Step 6: Upload Local Data to Build a Knowledge Base
- Navigate to the workspace page in AnythingLLM.
- Click “Upload” and choose one of the following:
- Directly upload files.
- Connect to a database.
- The system will vectorize the data for contextual Q&A.

4. Hosting Ollama as a Server on Windows
Configure Environment Variables for Remote Access
- Open System Properties → Environment Variables.
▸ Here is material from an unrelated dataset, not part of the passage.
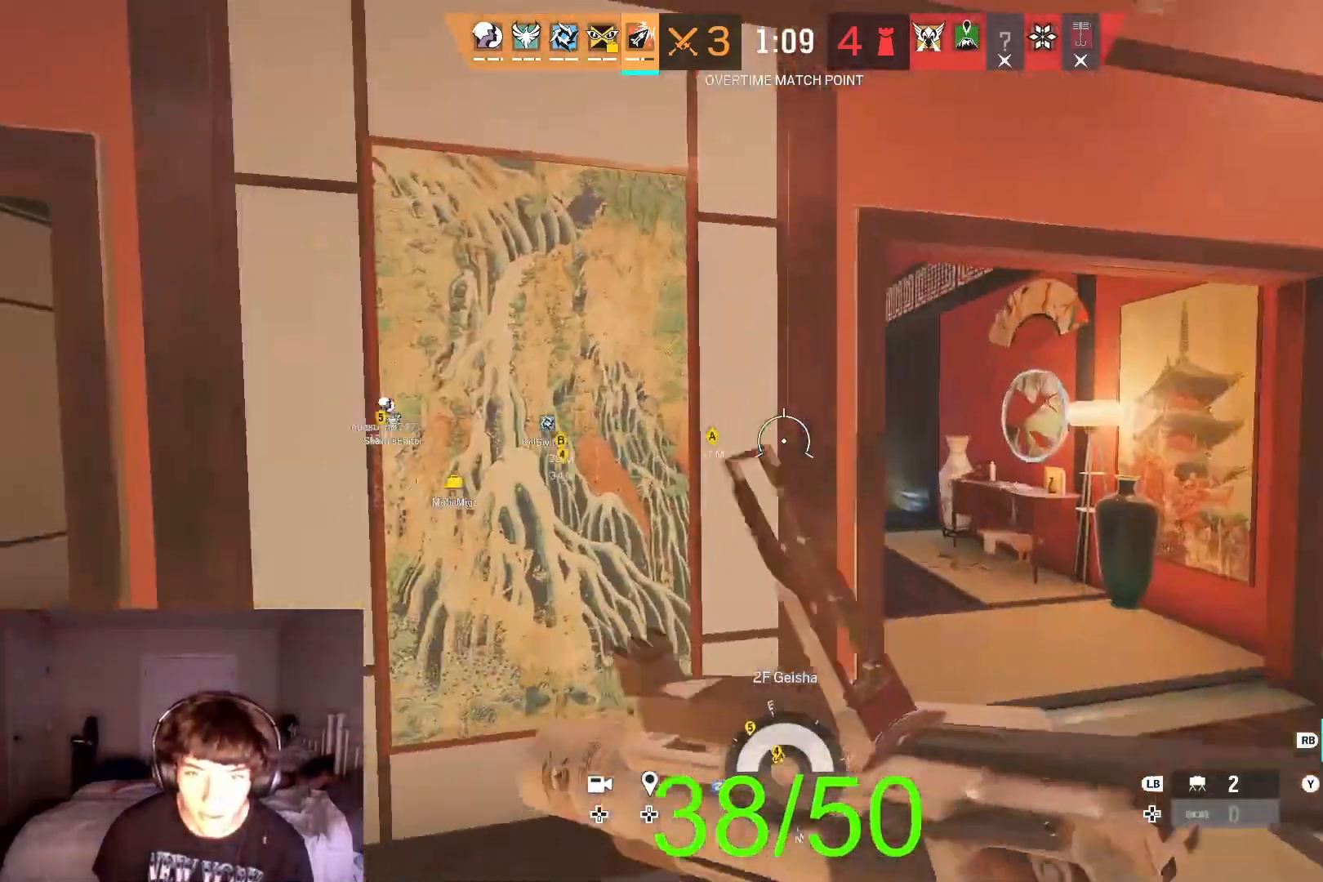
{"buttons": ["R2"], "left_stick": "up", "right_stick": "down", "button_events": [[433, "R2", "down"]]}
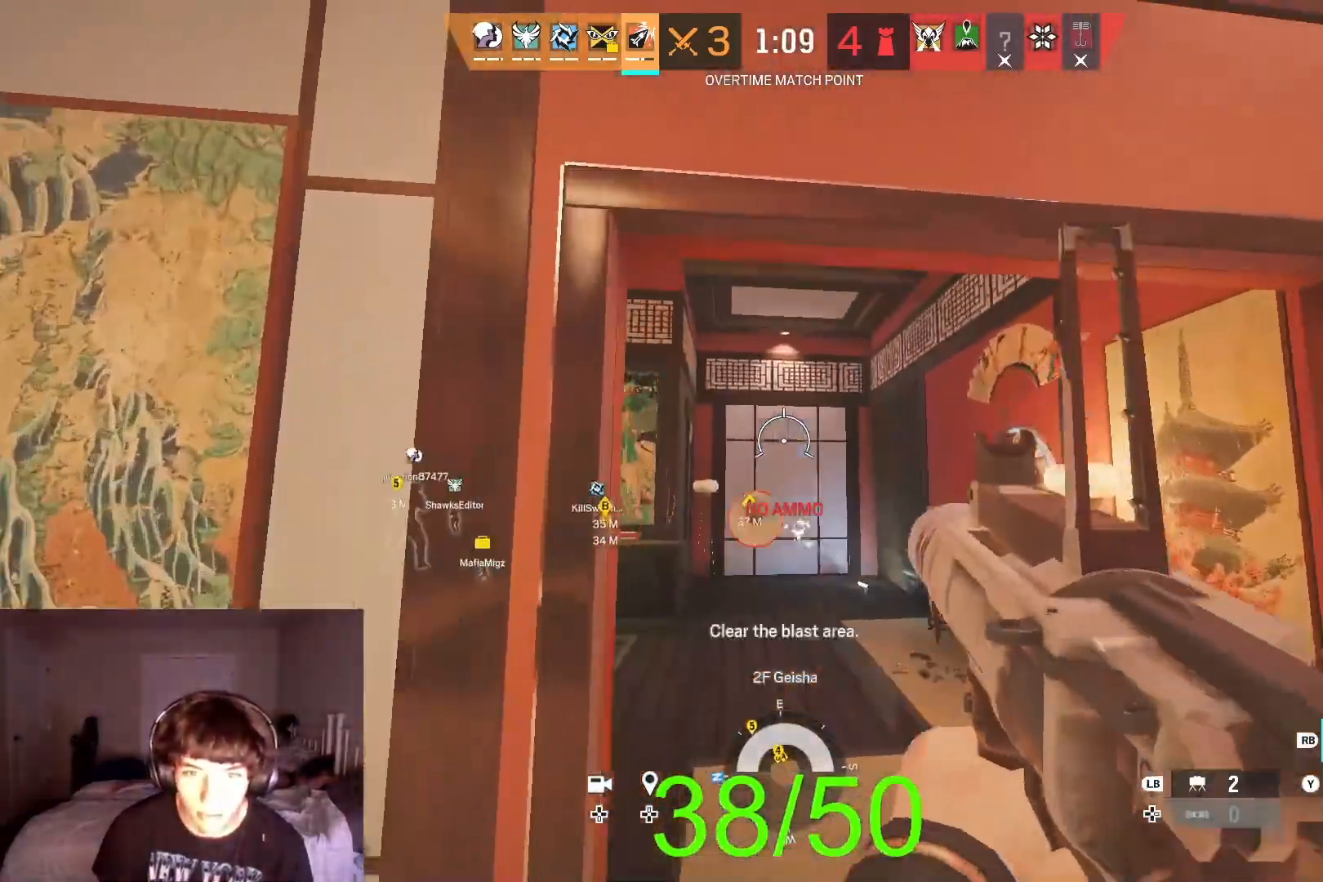
{"buttons": [], "left_stick": "up-right", "right_stick": "center", "button_events": [[33, "R2", "up"], [133, "R2", "down"], [233, "R2", "up"]]}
- Add the following variables:
OLLAMA_HOST=0.0.0.0
OLLAMA_ORIGINS=*
(optional for cross-origin access).
- Restart the Ollama service or your system.

Open Firewall Ports
Run the following command as an administrator:
netsh advfirewall firewall add rule name="Ollama" dir=in action=allow protocol=TCP localport=11434
#verify the port
netsh advfirewall firewall show rule name="Ollama"
Verify Remote Access
- Check your local IP address with
ipconfig
. - Test access from another device:
curl http://[Windows Host IP]:11434/api/tags
Optional: Public Access via Tunneling Tools
Use ngrok to expose your server:
ngrok http 11434
5. Troubleshooting Common Issues
Server Connection Failed
- Ensure
OLLAMA_HOST
andOLLAMA_ORIGINS
are configured correctly. - Restart the Ollama service.
Port Conflict
- Check for port conflicts with:
netstat -ano | findstr 11434
Memory Issues
- Use smaller models (e.g., 1.5B) for low-memory systems.
This guide provides all the steps you need to deploy DeepSeek-R1 on Windows and host it as a local AI server. For additional resources, refer to the official documentation.